Raw Filter versus Conversion


Today’s Question: What is the difference in effect on my image between making an adjustment in Camera Raw while in Bridge versus making the same adjustment with the Camera Raw filter after the image file is in Photoshop?  Is the adjustment better done in Bridge?

Tim’s Quick Answer: The basic effect applied to the images is the same whether you’re using Adobe Camera Raw to process an image or the Camera Raw filter in Photoshop. The key difference is that when processing a RAW capture in Adobe Camera Raw, you are taking advantage of the benefits of some of the adjustments being applied as part of the RAW conversion process. In other words, in both cases you are applying the same adjustments, but you are applying them to different data.

More Detail: As you may be aware, when you capture a RAW image the source file only contains one value for each pixel. In other words, for each pixel in the capture, only a red, green, or blue value is recorded (with some exceptions). The process of “filling in the gaps” is referred to as demosaicing, and there are benefits to including adjustments as part of this process in terms of retaining detail and improving quality.

Therefore, I highly recommend applying at least basic tonal and color adjustments during the conversion of the RAW capture, to ensure the best starting point for your image. In many respects I think it is reasonable to compare the RAW conversion process to the original capture. Just as you want to ensure the best initial capture, being careful to produce a good result from a RAW conversion can have a big impact on the final image.

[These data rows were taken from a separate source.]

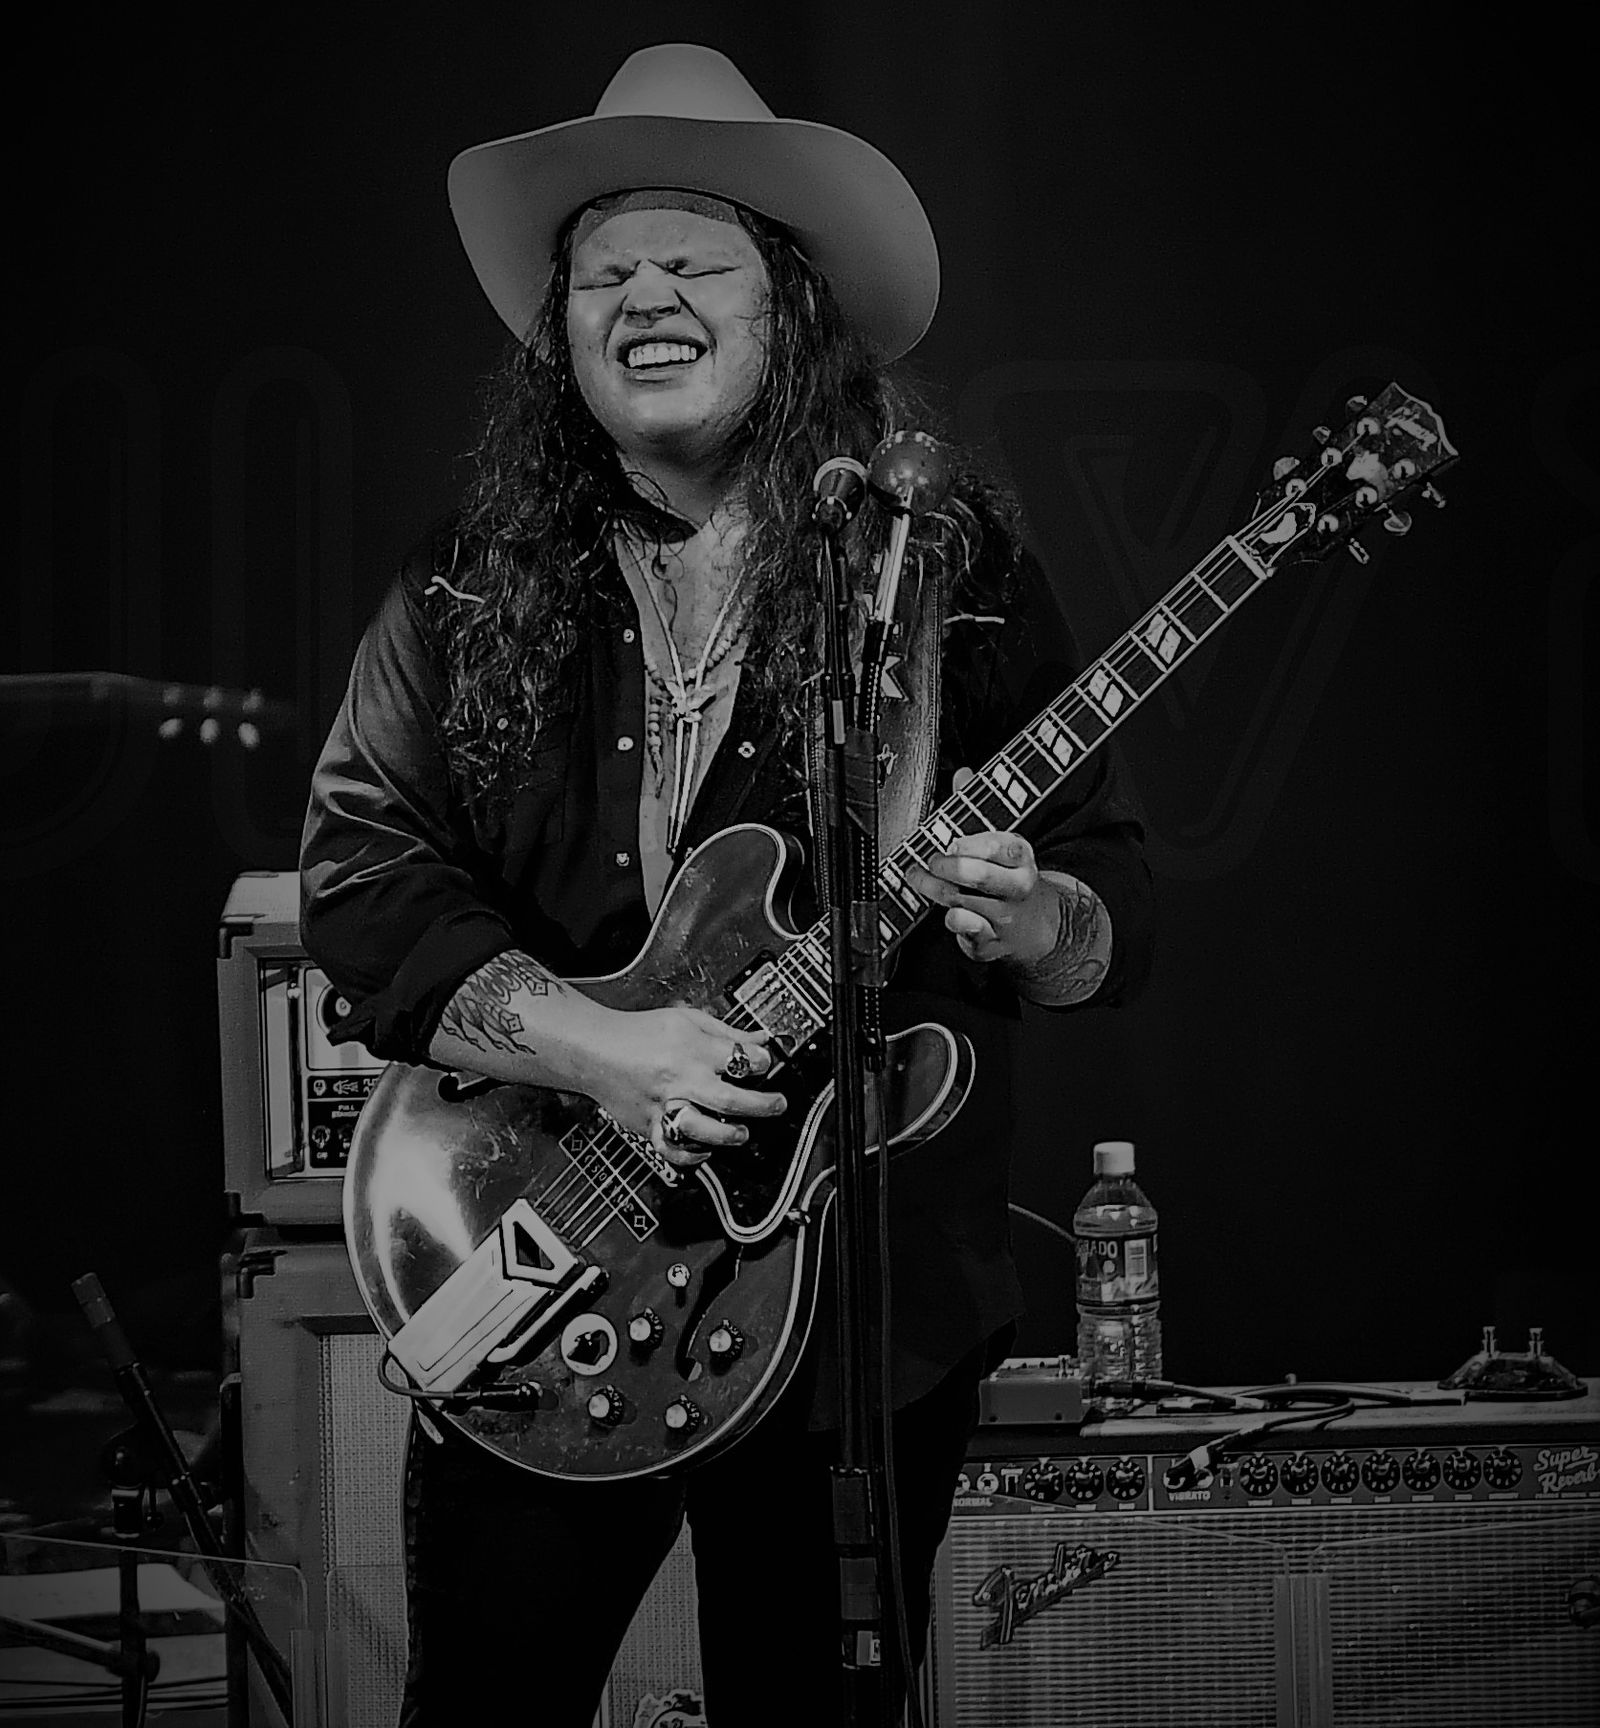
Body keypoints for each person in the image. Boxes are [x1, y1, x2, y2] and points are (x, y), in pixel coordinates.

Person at [300, 42, 1153, 1728]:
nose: (646, 301)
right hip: (550, 1257)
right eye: (604, 274)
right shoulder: (470, 586)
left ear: (790, 309)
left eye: (694, 263)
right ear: (564, 333)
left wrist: (1033, 915)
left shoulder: (945, 573)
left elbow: (1102, 903)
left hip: (859, 1317)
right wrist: (598, 1047)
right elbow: (363, 874)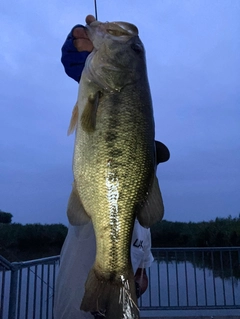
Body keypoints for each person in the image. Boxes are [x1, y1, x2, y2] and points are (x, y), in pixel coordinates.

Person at [54, 15, 170, 319]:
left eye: (149, 158)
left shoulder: (140, 207)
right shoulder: (98, 85)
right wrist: (84, 65)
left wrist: (140, 277)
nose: (147, 162)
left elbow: (142, 260)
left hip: (122, 295)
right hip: (76, 302)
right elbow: (86, 77)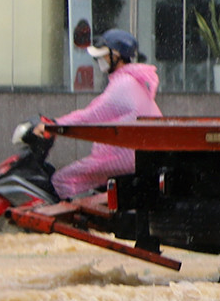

The Camera Raw filter in Photoshop simply provides the same basic adjustments found in Adobe Camera Raw for images that have already been processed from a RAW capture to actual pixel values. You can therefore use the Camera Raw filter at any time while working on your photo to apply adjustments if you are more comfortable with the options available in Camera Raw compared to the other adjustment options found in Photoshop.